_Task to carry out_:
Answer these questions from the article on the Kankakee River plan:
(a) How much of the study's cost would the Indiana counties pay?
(b) Who is the executive director of the Kankakee River Basin Commission?
(c) According to Wheeler, how long ago did talks with Indiana officials begin?

Illinois, Indiana agree on river plan Robert Themer | rthemer@daily-journal.com | 815-937-3369 Jul 20, 2018

Wheeler
Kankakee County Board Chairman Andy Wheeler, left, talks with Jimmy Carter, president of the Kankakee River Conservancy District, at a Kankakee River Basin Commission meeting July 11 in Indiana.
The Daily Journal/Robert Themer/

Members of the eight-county Kankakee River Basin Commission of Indiana recently agreed to fund a $250,000 study for flood control purposes on the Kankakee River that also will seek $25,000 each from Kankakee and Iroquois counties in Illinois.

The Indiana counties would pay $200,000 of the cost.

After the meeting, Kankakee County Board Chairman Andy Wheeler made a verbal commitment to the plan.

“They approved it. Now it’s our turn to join the team,” he told the Daily Journal. “The county is much better off financially. We’re still in a hole financially, but we’ll be better off next year. If we have money to spend $26,000 for an X-ray machine for the courthouse (for security purposes), I think we can get $25,000 for this. It is for the whole county.”

The study would extend to Aroma Park, where the Iroquois River joins the Kankakee after flowing through Iroquois County and Newton County, Ind. The study also would take in the Singleton Ditch, a major drainage system for northeast Kankakee County and much of Lake County, Ind., which enters the Kankakee River east of Momence, said Jody Melton, executive director of the KRBC.

Through the eight counties of Indiana, it would extend nearly to South Bend, as did the former Grand Kankakee Marsh that decades of dredging drained beginning in the late 1800s.

Talks with Indiana officials “started about 4 1/2 months ago,” Wheeler said. Indiana officials came earlier to a meeting he set up where he works in Momence “where we reached cohesion,” he said. “Indianapolis and Springfield need to know we’re unified.”

_Records_:
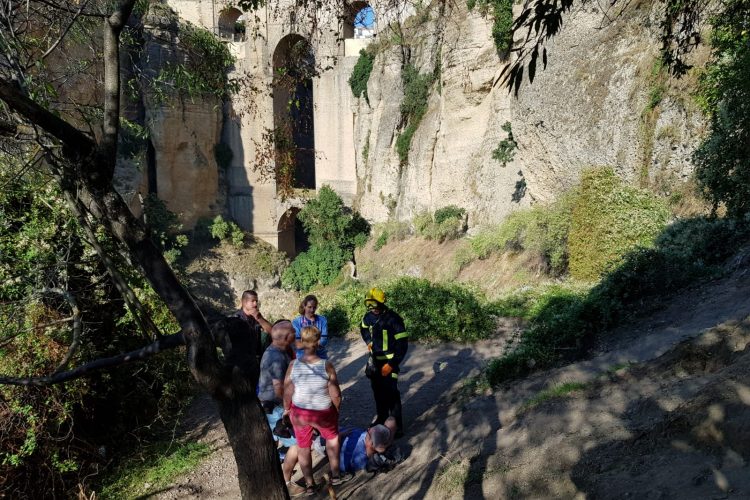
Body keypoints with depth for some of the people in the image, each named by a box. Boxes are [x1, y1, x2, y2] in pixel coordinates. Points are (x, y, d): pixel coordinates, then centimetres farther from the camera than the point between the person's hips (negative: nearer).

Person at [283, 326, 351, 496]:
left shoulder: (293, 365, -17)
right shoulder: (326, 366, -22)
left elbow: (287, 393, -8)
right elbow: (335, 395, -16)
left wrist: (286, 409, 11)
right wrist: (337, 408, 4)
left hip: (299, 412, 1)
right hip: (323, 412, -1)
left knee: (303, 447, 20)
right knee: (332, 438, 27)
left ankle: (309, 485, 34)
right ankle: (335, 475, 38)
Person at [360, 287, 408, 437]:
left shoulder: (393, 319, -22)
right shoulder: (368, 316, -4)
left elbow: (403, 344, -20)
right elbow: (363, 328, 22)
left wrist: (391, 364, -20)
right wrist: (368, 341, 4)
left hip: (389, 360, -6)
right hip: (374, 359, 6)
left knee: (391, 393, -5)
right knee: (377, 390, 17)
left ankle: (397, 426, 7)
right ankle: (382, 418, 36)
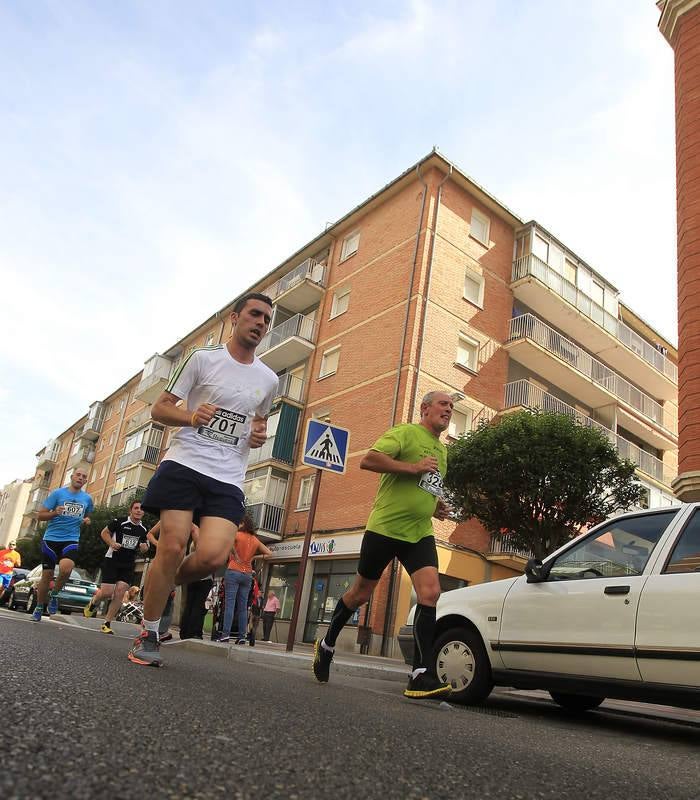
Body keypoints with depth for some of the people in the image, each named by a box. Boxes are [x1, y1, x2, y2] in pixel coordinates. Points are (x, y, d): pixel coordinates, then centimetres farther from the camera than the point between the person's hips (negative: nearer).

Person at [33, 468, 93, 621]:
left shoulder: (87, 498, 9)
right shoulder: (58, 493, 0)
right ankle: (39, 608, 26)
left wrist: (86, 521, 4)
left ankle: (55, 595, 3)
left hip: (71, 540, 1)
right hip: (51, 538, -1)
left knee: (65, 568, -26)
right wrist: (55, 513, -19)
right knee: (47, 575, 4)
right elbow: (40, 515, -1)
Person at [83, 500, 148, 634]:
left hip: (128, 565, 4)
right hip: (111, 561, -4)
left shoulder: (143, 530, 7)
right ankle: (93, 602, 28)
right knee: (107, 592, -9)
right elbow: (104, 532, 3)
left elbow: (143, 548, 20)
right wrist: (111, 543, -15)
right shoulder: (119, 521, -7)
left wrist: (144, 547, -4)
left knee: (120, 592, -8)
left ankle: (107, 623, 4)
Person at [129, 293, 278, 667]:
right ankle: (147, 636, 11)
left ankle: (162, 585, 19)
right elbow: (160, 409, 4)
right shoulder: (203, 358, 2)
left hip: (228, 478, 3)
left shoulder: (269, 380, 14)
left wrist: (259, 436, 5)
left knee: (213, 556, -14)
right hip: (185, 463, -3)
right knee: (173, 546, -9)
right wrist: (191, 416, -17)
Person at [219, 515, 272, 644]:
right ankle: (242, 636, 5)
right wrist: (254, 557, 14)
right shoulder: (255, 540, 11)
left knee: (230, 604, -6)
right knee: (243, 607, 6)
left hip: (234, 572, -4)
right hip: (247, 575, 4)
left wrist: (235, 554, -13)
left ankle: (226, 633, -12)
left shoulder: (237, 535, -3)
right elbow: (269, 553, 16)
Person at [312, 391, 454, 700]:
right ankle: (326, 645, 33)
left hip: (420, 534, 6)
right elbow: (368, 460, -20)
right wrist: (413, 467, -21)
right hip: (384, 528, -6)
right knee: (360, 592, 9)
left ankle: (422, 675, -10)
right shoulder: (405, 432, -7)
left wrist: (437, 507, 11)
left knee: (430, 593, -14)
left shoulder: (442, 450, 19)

_Reply to the exercise_:
(a) $200,000.
(b) Jody Melton.
(c) About 4 1/2 months ago.